PROBLEM TO WORK ON: Transcribe the records below line by line, exactly as they read.

RECORDS FOR PROCESSING:
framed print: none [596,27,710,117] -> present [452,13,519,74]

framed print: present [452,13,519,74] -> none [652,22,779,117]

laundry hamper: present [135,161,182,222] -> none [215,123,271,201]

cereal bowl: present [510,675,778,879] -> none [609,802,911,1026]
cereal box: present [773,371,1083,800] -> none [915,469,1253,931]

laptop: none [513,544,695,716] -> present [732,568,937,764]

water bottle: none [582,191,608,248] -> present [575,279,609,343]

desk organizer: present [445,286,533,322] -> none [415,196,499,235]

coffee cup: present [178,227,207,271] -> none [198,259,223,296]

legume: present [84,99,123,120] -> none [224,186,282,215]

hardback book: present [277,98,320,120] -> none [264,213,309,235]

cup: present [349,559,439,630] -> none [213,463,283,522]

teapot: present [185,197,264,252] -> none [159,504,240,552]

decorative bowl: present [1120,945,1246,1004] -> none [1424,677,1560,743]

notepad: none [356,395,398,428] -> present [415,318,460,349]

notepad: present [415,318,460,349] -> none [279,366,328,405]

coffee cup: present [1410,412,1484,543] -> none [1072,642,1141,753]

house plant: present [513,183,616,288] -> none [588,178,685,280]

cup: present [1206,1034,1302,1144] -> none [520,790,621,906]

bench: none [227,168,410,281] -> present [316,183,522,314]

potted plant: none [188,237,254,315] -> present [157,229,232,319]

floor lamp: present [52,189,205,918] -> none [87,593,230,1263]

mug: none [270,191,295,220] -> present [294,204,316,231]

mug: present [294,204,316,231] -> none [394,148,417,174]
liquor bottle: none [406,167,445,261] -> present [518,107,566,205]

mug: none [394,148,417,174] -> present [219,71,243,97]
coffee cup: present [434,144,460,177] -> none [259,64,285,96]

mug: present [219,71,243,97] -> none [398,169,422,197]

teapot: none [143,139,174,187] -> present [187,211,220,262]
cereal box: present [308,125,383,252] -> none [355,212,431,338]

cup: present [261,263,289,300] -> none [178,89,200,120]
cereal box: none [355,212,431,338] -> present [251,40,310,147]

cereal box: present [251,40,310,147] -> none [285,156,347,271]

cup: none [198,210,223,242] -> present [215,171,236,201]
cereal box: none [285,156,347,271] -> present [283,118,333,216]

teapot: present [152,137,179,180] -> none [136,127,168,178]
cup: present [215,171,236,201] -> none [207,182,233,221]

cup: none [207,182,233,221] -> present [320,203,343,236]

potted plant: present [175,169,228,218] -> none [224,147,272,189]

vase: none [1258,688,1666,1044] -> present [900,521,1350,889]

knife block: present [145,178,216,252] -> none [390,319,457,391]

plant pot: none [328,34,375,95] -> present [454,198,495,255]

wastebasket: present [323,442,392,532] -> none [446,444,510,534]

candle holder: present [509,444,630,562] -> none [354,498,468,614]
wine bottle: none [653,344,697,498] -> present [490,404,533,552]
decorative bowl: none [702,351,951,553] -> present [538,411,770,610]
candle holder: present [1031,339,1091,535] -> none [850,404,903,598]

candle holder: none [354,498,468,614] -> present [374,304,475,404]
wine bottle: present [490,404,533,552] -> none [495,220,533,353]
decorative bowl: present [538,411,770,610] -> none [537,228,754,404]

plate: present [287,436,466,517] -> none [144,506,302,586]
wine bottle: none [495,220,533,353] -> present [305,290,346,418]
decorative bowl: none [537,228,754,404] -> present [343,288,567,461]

TASK RESULT:
framed print: none [596,27,710,117] -> present [452,13,519,74]

framed print: present [452,13,519,74] -> none [652,22,779,117]

laundry hamper: present [135,161,182,222] -> none [215,123,271,201]

cereal bowl: present [510,675,778,879] -> none [609,802,911,1026]
cereal box: present [773,371,1083,800] -> none [915,469,1253,931]

laptop: none [513,544,695,716] -> present [732,568,937,764]

water bottle: none [582,191,608,248] -> present [575,279,609,343]

desk organizer: present [445,286,533,322] -> none [415,196,499,235]

coffee cup: present [178,227,207,271] -> none [198,259,223,296]

legume: present [84,99,123,120] -> none [224,186,282,215]

hardback book: present [277,98,320,120] -> none [264,213,309,235]

cup: present [349,559,439,630] -> none [213,463,283,522]

teapot: present [185,197,264,252] -> none [159,504,240,552]

decorative bowl: present [1120,945,1246,1004] -> none [1424,677,1560,743]

notepad: none [356,395,398,428] -> present [415,318,460,349]

notepad: present [415,318,460,349] -> none [279,366,328,405]

coffee cup: present [1410,412,1484,543] -> none [1072,642,1141,753]

house plant: present [513,183,616,288] -> none [588,178,685,280]

cup: present [1206,1034,1302,1144] -> none [520,790,621,906]

bench: none [227,168,410,281] -> present [316,183,522,314]

potted plant: none [188,237,254,315] -> present [157,229,232,319]

floor lamp: present [52,189,205,918] -> none [87,593,230,1263]

mug: none [270,191,295,220] -> present [294,204,316,231]

mug: present [294,204,316,231] -> none [394,148,417,174]
liquor bottle: none [406,167,445,261] -> present [518,107,566,205]

mug: none [394,148,417,174] -> present [219,71,243,97]
coffee cup: present [434,144,460,177] -> none [259,64,285,96]

mug: present [219,71,243,97] -> none [398,169,422,197]

teapot: none [143,139,174,187] -> present [187,211,220,262]
cereal box: present [308,125,383,252] -> none [355,212,431,338]

cup: present [261,263,289,300] -> none [178,89,200,120]
cereal box: none [355,212,431,338] -> present [251,40,310,147]

cereal box: present [251,40,310,147] -> none [285,156,347,271]

cup: none [198,210,223,242] -> present [215,171,236,201]
cereal box: none [285,156,347,271] -> present [283,118,333,216]

teapot: present [152,137,179,180] -> none [136,127,168,178]
cup: present [215,171,236,201] -> none [207,182,233,221]

cup: none [207,182,233,221] -> present [320,203,343,236]

potted plant: present [175,169,228,218] -> none [224,147,272,189]

vase: none [1258,688,1666,1044] -> present [900,521,1350,889]

knife block: present [145,178,216,252] -> none [390,319,457,391]

plant pot: none [328,34,375,95] -> present [454,198,495,255]

wastebasket: present [323,442,392,532] -> none [446,444,510,534]

candle holder: present [509,444,630,562] -> none [354,498,468,614]
wine bottle: none [653,344,697,498] -> present [490,404,533,552]
decorative bowl: none [702,351,951,553] -> present [538,411,770,610]
candle holder: present [1031,339,1091,535] -> none [850,404,903,598]

candle holder: none [354,498,468,614] -> present [374,304,475,404]
wine bottle: present [490,404,533,552] -> none [495,220,533,353]
decorative bowl: present [538,411,770,610] -> none [537,228,754,404]

plate: present [287,436,466,517] -> none [144,506,302,586]
wine bottle: none [495,220,533,353] -> present [305,290,346,418]
decorative bowl: none [537,228,754,404] -> present [343,288,567,461]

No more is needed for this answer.